#### What needs to be done
In the records below, find the lines that include "parameter에" and copy each.

[[ Exercise inputs, beginning ]]

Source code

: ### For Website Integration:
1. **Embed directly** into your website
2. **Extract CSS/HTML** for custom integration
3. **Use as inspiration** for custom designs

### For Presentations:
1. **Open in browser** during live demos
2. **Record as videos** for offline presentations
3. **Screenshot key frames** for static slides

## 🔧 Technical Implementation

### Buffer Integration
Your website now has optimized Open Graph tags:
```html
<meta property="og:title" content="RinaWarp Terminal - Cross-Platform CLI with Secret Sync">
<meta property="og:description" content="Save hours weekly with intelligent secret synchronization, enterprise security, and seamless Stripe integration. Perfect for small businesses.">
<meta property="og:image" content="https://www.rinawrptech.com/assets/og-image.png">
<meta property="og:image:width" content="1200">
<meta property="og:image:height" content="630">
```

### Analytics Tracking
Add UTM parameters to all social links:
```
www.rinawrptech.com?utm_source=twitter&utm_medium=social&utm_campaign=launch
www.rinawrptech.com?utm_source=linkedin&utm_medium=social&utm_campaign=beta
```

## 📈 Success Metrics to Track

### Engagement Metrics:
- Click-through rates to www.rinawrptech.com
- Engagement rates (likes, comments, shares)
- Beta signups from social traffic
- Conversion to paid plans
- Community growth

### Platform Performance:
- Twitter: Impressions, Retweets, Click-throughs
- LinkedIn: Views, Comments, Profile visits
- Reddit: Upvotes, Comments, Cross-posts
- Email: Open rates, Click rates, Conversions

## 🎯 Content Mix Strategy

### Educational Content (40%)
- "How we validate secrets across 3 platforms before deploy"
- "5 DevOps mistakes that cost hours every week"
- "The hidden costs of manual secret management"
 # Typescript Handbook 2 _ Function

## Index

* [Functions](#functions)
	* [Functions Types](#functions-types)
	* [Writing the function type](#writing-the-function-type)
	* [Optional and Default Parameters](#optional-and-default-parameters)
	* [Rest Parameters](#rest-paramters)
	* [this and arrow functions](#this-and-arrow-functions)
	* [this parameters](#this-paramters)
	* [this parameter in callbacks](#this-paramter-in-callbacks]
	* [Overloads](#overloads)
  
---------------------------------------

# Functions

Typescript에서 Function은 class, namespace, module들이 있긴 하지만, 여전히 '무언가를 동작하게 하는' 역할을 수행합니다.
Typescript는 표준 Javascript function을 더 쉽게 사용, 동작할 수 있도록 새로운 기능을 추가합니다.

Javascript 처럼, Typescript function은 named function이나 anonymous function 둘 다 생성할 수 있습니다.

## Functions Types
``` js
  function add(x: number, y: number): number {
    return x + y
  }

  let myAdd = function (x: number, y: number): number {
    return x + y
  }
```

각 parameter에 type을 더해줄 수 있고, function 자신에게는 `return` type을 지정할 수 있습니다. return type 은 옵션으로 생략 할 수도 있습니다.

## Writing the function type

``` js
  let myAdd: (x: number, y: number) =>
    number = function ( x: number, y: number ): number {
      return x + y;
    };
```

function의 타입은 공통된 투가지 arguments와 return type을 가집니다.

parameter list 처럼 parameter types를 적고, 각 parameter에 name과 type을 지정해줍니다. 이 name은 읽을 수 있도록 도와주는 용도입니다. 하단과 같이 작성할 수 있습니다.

[[ Exercise inputs, end ]]

#### Task output
각 parameter에 type을 더해줄 수 있고, function 자신에게는 `return` type을 지정할 수 있습니다. return type 은 옵션으로 생략 할 수도 있습니다.
parameter list 처럼 parameter types를 적고, 각 parameter에 name과 type을 지정해줍니다. 이 name은 읽을 수 있도록 도와주는 용도입니다. 하단과 같이 작성할 수 있습니다.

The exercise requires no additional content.